In some instances, a seal 1816 may extend along a portion of the fin mount 1706. The seal 1816 can be positioned such that the seal 1816 extends between the fin mount 1706 and a portion of the robotic cleaner dust cup 1700 when the debris fin 1702 is coupled to the robotic cleaner dust cup 1700. The seal 1816 may reduce sound generated as a result of vibrations in the debris fin 1702 when compared to embodiments without the seal 1816.

FIG. 19A shows a perspective cross-sectional view of the debris fin 1702 taken along the line XIX-XIX of FIG. 18. The debris fin 1702 can include an overlay 1900 that extends along at least a portion of the fin mount 1706 and/or at least a portion of the airflow body 1708 (e.g., extend along at least portion of the fin mount 1706 only, at least a portion of the airflow body 1708 only, or at least a portion of both the fin mount 1706 and the airflow body 1708). The overlay 1900 can be configured such that air flowing along the debris fin 1702 extends along at least a portion of the overlay 1900. For example, debris entrained within air flowing along the debris fin 1702 may be incident on a portion of the overlay 1900. As such, the overlay 1900 can be configured to absorb at least a portion of the kinetic energy in debris incident thereon. This may reduce an intensity of sound generated by debris impacting the debris fin 1702 (e.g., increasing a compliance of the overlay 1900 may reduce sound generation). For example, the overlay 1900 may be an elastic material such as a rubber, a silicone, a thermoplastic polyurethane (TPU), and/or any other elastic material. By way of further example, the overlay 1900 may be a thermoplastic polyurethane having a Shore 40A hardness. A mass of the overlay 1900 may also reduce an intensity of sound generated by debris impacting the debris fin 1702 and/or by vibrations induced in the debris fin 1702 by air flowing thereover. For example, as a mass of the overlay 1900 is increased, an overall amount of sound generated by debris impacting the debris fin 1702 and/or by vibrations induced in the debris fin 1702 by air flowing thereover may be reduced. Accordingly, the overlay 1900 may generally be described as being configured to provide acoustic and/or vibration dampening.
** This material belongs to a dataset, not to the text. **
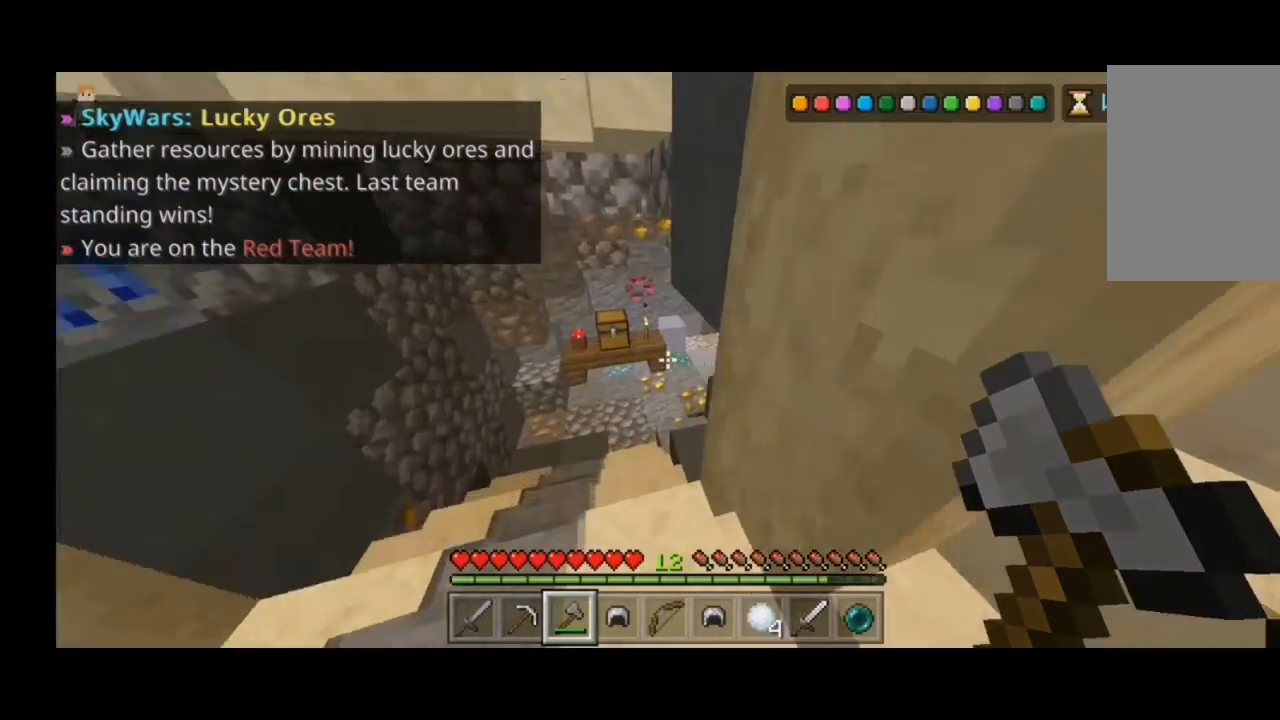
{"keys": ["d", "w"], "mouse": [], "events": [[67, "d", "down"], [167, "d", "up"], [433, "d", "down"]]}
The overlay 1900 may be coupled to the debris fin 1702 using one or more of adhesives, mechanical couplings (e.g., screws, press-fits, snap-fits, and/or any other type of mechanical coupling), and/or any other form of coupling. For example, in some instances, the overlay 1900 is overmolded over at least a portion of the debris fin 1702. In these instances, the debris fin 1702 may include one or more openings (e.g., overlay passthroughs) 1902 (see, also, FIG. 19B) through which a portion of the overlay 1900 may extend. For example, and as shown, the overlay 1900 may extend through at least one of the one or more openings 1902 such that the overlay 1900 defines at least a portion of the seal 1816. Additionally, or alternatively, at least one of the one or more openings 1902 may be configured to couple the overlay 1900 to the debris fin 1702 (e.g., at the fin mount 1706 and/or the airflow body 1708) by forming part of, for example, a mechanical interlock between the overlay 1900 and the one or more openings 1902. In some instances, the overlay 1900 may be disposed within an overlay receptacle 1950 (see, also, FIG. 19B) defined within one or more of the fin mount 1706 and/or the airflow body 1708.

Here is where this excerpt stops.